Equally revolutionary, and equally successful, is the approach taken to Dr Watson. The Watson of this series is essentially the Watson of Conan Doyle’s stories. He might not be capable of following his friend’s brilliant deductive reasoning but he is a calm thoughtful man of intelligence and sound common sense. He is exactly the sort of man that Holmes would choose as a friend and colleague - their personalities are diametrically opposed but complementary.
David Burke played Watson in the first thirteen episodes. After his departure to join the Royal Shakespeare Company he suggested Edward Hardwicke as his replacement. While the two actors have slightly different approaches both are equally good and both are perfectly convincing as the Dr Watson created by Conan Doyle. This is a Dr Watson who is frequently bemused and even exasperated by his friend’s idiosyncracies while at the same time being fiercely loyal.

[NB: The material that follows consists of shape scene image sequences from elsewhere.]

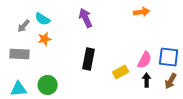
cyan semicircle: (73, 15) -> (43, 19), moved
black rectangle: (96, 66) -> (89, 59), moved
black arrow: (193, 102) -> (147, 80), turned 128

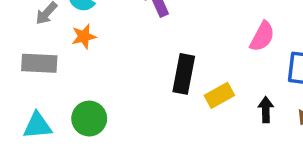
black rectangle: (89, 59) -> (184, 74), moved
pink semicircle: (145, 60) -> (262, 36), moved

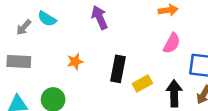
orange star: (84, 36) -> (75, 62), moved
black arrow: (266, 110) -> (174, 93), size x1.5

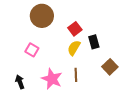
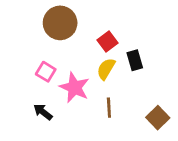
brown square: (110, 67) -> (158, 118), moved
pink star: (52, 79) -> (74, 87), moved
black arrow: (20, 82) -> (43, 112), moved, turned -32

The Resident Patient is one of the earlier episodes (from 1985) with David Burke as Watson. It has the kind of baroque plot that makes Sherlock Holmes stories so much fun, with mysterious Russian aristocrats, rare and exotic diseases, bogus burglaries and events from the past catching up with people. It also has a fine guest performance by the very underrated Patrick Newell (probably best remembered as Mother in The Avengers).

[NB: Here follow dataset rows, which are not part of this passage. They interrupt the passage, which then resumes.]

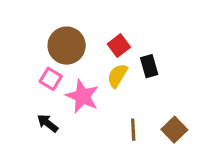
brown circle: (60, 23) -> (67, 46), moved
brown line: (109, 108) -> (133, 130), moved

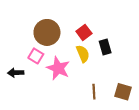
yellow semicircle: (117, 76) -> (83, 54), turned 126
black arrow: (48, 123) -> (16, 73), moved, turned -40
brown square: (174, 130) -> (123, 92), turned -30

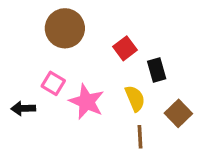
brown circle: (47, 32) -> (65, 28), moved
yellow semicircle: (83, 54) -> (135, 98), moved
brown square: (123, 92) -> (178, 113), moved, turned 30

It also has Sherlock Holmes at his most eccentric, stubbornly refusing assistance to a client because he is convinced the client is not being honest with him even though he knows the client is most certainly in need of help.
The Empty House introduces Edward Hardwicke as Watson. To be honest it’s not a great story but it is extremely important since it reintroduces Holmes after his dramatic and fateful struggle with Professor Moriarty at the Reichenbach Falls in The Final Problem. It’s also important in its implications for the Holmes-Watson friendship. Hardwicke settles into the rôle of Watson very confidently which can’t have been easy given that David Burke had been such an excellent Watson. The Empty House also offers Jeremy Brett plenty of opportunities to deliver a trademark bravura performance.
Between 1984 and 1994 Granada ended up adapting 42 of the 60 canonical Sherlock Holmes stories. This superb series is one I keep returning to, just as I keep returning to Conan Doyle’s original stories.